QUOTED PASSAGE:
§

The final nail in the coffin for Pocono Raceway could come in the form of the circuit’s expiring contract with the NTT IndyCar Series. This could provide a convenient way for the speedway to be removed from the calendar without straining any relationships between the speedway and IndyCar that could come by blaming the circuit’s standards for the championship’s departure.
A counter argument could be made in favour of Pocono Raceway, however. Some have suggested that the blame for the danger at Pocono can be put on the drivers as much as the circuit itself. Takuma Sato, for example, has had a lot of criticism sent his way for his actions in the early wreck last Sunday. Some have suggested that if driving standards improved, races could continue at Pocono Raceway without any issues.
However, due to the unpredictable nature of motorsport, especially oval racing, the circuits have to be as well-suited to the championship that is out on the race track to minimise risk as much as possible. Motorsport will always be inherently dangerous, but where changes can be made to increase safety, they must be made. If that includes removing a location from a series calendar, that change must be made.
It is certainly a tricky situation for “the tricky triangle” of Pocono Raceway and the issue is not as cut and dry as either side of the argument may make it out to be. Whilst it certainly is true that these kinds of accidents can take place anywhere, the factors listed above seem to make these accidents much more frequent at Pocono Raceway in the NTT IndyCar Series.

§

MATERIAL PROVIDED:
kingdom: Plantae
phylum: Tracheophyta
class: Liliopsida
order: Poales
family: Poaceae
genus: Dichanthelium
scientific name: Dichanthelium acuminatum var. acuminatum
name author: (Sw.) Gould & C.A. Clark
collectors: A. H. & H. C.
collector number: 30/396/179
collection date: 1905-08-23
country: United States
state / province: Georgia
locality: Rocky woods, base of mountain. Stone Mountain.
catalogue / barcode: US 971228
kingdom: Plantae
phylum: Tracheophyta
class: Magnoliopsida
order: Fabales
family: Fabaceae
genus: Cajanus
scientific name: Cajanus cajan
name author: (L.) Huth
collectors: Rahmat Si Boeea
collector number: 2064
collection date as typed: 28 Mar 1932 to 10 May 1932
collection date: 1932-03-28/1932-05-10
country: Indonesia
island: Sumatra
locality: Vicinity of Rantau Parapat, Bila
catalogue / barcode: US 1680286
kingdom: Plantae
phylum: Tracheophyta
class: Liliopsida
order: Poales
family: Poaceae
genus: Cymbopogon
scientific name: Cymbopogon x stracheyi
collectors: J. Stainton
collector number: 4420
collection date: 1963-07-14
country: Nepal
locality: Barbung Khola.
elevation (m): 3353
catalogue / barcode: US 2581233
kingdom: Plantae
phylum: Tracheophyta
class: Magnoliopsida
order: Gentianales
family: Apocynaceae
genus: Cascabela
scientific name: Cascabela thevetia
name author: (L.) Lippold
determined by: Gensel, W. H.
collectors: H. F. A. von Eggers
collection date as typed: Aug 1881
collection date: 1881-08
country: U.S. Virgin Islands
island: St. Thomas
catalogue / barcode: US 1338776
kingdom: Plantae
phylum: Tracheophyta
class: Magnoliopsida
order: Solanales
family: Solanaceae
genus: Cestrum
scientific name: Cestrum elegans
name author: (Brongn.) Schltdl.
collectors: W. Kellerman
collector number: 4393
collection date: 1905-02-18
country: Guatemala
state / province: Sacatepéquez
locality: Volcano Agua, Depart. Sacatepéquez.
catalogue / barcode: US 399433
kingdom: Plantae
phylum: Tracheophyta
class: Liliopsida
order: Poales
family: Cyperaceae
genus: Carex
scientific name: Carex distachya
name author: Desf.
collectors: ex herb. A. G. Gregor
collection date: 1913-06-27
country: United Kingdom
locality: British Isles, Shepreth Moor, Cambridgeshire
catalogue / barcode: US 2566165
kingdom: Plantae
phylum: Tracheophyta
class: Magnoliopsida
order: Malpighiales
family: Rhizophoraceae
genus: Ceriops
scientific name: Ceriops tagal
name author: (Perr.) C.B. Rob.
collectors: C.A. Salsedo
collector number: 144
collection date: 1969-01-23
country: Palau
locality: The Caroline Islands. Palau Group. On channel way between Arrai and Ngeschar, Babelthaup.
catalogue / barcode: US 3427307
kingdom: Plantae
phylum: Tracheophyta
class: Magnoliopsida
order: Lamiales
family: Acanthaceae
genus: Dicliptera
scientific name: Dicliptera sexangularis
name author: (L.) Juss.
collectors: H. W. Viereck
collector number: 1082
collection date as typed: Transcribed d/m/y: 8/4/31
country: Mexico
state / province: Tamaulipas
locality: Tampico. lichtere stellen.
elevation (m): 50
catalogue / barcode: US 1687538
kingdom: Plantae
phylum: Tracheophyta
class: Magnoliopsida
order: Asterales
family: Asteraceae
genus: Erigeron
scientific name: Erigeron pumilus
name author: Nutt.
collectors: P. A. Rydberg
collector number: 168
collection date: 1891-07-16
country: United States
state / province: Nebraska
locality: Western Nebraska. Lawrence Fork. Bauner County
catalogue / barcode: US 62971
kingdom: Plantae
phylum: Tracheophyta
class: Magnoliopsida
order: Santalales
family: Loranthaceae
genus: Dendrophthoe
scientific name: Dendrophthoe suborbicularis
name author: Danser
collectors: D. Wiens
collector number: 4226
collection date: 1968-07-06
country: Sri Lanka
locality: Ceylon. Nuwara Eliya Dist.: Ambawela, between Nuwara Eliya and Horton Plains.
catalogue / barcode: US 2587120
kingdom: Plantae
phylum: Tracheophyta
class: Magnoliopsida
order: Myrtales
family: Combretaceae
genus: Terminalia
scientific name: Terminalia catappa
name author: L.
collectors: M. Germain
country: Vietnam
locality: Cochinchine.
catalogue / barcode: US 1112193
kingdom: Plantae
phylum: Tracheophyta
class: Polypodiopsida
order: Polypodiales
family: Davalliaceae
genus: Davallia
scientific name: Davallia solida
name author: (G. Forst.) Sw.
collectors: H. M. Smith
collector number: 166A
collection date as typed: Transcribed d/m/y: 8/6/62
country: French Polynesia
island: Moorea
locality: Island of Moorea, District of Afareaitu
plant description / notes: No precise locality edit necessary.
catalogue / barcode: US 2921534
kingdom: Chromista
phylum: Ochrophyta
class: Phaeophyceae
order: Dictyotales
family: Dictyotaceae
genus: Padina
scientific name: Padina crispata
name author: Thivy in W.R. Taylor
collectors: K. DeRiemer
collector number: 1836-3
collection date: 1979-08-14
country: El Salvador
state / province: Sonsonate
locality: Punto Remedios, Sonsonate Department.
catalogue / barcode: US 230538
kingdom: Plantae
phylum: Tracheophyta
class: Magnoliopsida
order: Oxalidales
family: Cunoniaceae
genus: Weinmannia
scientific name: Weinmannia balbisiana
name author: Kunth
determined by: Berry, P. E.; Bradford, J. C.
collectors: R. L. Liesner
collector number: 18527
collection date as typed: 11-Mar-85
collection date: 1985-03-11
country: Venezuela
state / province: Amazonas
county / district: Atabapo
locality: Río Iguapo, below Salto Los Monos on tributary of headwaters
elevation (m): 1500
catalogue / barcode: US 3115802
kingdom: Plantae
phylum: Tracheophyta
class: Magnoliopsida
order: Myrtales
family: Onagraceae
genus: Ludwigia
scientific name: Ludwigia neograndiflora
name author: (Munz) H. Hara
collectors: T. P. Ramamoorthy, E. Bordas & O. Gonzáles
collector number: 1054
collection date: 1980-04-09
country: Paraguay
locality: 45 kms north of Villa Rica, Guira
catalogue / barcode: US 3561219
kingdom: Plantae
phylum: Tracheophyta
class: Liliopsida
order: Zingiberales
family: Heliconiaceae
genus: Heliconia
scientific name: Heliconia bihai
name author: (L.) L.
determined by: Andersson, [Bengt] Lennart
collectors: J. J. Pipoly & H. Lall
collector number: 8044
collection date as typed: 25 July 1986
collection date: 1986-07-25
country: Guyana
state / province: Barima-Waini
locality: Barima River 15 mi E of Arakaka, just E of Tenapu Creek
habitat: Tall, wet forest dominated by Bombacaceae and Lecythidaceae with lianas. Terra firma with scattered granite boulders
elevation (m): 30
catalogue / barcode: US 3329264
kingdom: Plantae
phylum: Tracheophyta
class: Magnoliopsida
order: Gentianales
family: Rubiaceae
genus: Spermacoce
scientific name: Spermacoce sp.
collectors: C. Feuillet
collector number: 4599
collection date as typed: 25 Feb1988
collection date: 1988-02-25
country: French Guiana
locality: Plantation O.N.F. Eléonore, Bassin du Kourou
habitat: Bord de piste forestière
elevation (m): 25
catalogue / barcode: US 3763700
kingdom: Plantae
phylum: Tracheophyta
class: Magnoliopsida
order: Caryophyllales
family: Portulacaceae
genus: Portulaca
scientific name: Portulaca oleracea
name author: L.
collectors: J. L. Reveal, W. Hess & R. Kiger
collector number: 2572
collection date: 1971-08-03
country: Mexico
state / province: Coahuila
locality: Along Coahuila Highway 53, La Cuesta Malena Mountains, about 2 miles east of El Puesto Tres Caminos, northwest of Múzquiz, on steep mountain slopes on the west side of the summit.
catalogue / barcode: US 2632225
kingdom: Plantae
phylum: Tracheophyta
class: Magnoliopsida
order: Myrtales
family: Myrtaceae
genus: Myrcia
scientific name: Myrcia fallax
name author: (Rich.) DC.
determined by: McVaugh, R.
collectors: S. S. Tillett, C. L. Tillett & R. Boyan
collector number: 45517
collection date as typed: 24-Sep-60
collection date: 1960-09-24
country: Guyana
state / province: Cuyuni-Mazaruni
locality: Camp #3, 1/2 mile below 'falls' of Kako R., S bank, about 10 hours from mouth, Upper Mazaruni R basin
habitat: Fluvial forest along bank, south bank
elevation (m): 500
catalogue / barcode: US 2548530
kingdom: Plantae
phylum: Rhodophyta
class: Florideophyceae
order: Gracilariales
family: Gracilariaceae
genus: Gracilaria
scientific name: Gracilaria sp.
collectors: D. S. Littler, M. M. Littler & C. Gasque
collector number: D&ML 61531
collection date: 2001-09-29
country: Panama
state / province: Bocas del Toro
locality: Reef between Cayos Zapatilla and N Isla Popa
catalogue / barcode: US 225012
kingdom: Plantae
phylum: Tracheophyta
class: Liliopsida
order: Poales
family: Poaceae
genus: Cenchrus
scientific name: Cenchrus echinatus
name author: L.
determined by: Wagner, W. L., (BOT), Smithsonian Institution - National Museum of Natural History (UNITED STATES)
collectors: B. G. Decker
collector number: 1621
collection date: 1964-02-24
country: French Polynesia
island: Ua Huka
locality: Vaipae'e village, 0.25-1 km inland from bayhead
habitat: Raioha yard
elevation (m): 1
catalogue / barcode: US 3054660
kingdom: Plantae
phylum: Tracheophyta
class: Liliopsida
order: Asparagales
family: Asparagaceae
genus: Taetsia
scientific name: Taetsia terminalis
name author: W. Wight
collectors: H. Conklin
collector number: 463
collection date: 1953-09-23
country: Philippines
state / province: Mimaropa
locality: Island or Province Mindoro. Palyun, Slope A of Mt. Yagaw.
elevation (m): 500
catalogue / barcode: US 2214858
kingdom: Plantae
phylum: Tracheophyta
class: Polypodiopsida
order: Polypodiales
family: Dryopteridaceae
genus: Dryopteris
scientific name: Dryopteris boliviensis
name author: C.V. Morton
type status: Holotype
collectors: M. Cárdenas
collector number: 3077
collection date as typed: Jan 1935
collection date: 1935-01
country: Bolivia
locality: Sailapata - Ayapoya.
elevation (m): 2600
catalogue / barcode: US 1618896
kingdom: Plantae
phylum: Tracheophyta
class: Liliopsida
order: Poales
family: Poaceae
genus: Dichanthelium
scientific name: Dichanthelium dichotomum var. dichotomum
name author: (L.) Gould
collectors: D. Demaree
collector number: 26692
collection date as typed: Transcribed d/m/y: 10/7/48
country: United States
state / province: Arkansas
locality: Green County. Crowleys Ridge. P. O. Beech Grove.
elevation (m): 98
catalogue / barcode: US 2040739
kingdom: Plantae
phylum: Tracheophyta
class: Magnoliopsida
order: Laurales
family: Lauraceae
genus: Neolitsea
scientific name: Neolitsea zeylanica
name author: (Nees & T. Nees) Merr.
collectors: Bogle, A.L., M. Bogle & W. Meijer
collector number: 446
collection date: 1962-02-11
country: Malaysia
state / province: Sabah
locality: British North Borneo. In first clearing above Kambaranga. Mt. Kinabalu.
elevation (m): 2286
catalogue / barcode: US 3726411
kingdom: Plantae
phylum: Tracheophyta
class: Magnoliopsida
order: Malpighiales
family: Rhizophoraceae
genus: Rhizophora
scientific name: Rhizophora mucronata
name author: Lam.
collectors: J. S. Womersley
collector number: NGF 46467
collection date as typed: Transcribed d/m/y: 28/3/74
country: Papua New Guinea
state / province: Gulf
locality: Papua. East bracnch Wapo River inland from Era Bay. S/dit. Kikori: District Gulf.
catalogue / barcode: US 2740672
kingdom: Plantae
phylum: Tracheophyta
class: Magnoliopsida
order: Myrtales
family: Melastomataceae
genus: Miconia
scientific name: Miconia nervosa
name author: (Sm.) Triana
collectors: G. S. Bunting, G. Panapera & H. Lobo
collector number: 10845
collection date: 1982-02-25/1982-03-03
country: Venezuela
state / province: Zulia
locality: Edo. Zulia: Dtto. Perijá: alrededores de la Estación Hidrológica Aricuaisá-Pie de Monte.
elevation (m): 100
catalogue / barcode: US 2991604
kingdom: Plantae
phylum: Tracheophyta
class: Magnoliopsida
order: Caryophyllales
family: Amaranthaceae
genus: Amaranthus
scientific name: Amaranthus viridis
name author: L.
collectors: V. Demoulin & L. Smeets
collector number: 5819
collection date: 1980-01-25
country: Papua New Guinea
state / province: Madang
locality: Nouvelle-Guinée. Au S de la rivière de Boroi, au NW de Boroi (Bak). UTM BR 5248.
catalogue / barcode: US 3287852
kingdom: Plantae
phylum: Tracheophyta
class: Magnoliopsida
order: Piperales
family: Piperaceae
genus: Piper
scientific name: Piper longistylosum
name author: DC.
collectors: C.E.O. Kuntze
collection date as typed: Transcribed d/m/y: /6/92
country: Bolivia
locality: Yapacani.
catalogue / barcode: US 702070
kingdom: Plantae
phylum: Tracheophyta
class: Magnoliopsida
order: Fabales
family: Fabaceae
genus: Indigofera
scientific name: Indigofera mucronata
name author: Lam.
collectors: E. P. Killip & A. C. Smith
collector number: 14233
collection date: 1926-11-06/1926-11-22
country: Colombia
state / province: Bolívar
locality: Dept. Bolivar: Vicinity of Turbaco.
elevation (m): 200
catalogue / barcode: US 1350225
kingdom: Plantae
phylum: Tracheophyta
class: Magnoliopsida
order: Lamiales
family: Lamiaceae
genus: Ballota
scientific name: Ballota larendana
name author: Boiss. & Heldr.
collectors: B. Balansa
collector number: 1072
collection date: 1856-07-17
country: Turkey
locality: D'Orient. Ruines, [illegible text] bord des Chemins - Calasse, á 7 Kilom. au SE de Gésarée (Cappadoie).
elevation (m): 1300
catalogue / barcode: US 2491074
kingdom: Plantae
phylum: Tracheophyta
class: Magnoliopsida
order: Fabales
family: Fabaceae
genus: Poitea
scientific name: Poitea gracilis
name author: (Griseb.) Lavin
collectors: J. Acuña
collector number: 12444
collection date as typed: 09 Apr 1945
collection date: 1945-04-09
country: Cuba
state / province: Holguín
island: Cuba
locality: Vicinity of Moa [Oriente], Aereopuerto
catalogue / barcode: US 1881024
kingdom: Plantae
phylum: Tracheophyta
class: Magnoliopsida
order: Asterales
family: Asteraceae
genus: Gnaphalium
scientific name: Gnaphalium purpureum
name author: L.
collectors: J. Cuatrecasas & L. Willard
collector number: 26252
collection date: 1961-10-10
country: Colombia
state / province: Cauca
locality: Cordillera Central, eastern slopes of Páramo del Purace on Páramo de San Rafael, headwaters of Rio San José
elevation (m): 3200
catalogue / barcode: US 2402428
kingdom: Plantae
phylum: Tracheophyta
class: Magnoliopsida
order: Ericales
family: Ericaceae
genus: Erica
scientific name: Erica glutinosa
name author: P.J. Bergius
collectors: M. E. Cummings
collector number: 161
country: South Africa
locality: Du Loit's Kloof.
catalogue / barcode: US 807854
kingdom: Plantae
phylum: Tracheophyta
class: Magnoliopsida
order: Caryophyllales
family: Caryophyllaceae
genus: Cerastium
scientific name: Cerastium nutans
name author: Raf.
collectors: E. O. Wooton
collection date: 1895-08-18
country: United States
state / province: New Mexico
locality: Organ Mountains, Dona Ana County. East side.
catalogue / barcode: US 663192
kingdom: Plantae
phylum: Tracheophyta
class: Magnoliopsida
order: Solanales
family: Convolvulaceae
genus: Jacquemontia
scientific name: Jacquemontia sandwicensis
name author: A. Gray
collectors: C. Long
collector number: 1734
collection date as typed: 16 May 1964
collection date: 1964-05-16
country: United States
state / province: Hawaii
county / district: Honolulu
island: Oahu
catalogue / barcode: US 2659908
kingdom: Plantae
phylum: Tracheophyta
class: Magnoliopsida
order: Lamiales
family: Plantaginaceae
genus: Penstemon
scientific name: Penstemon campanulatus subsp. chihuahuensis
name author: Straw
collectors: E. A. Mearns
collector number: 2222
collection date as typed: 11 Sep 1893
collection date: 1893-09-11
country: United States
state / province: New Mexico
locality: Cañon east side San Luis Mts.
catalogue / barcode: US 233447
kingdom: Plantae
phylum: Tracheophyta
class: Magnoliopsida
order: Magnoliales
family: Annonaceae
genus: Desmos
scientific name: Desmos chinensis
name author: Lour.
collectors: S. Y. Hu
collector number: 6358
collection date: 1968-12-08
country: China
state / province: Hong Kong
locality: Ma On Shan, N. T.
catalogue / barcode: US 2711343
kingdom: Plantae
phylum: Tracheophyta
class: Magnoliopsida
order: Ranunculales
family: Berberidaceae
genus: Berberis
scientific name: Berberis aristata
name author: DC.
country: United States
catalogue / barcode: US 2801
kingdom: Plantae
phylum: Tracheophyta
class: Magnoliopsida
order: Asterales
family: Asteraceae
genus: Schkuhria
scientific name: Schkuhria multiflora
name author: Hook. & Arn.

§

Quote the passage on Pocono Raceway's place in the IndyCar calendar in full, word for word.

The final nail in the coffin for Pocono Raceway could come in the form of the circuit’s expiring contract with the NTT IndyCar Series. This could provide a convenient way for the speedway to be removed from the calendar without straining any relationships between the speedway and IndyCar that could come by blaming the circuit’s standards for the championship’s departure.
A counter argument could be made in favour of Pocono Raceway, however. Some have suggested that the blame for the danger at Pocono can be put on the drivers as much as the circuit itself. Takuma Sato, for example, has had a lot of criticism sent his way for his actions in the early wreck last Sunday. Some have suggested that if driving standards improved, races could continue at Pocono Raceway without any issues.
However, due to the unpredictable nature of motorsport, especially oval racing, the circuits have to be as well-suited to the championship that is out on the race track to minimise risk as much as possible. Motorsport will always be inherently dangerous, but where changes can be made to increase safety, they must be made. If that includes removing a location from a series calendar, that change must be made.
It is certainly a tricky situation for “the tricky triangle” of Pocono Raceway and the issue is not as cut and dry as either side of the argument may make it out to be. Whilst it certainly is true that these kinds of accidents can take place anywhere, the factors listed above seem to make these accidents much more frequent at Pocono Raceway in the NTT IndyCar Series.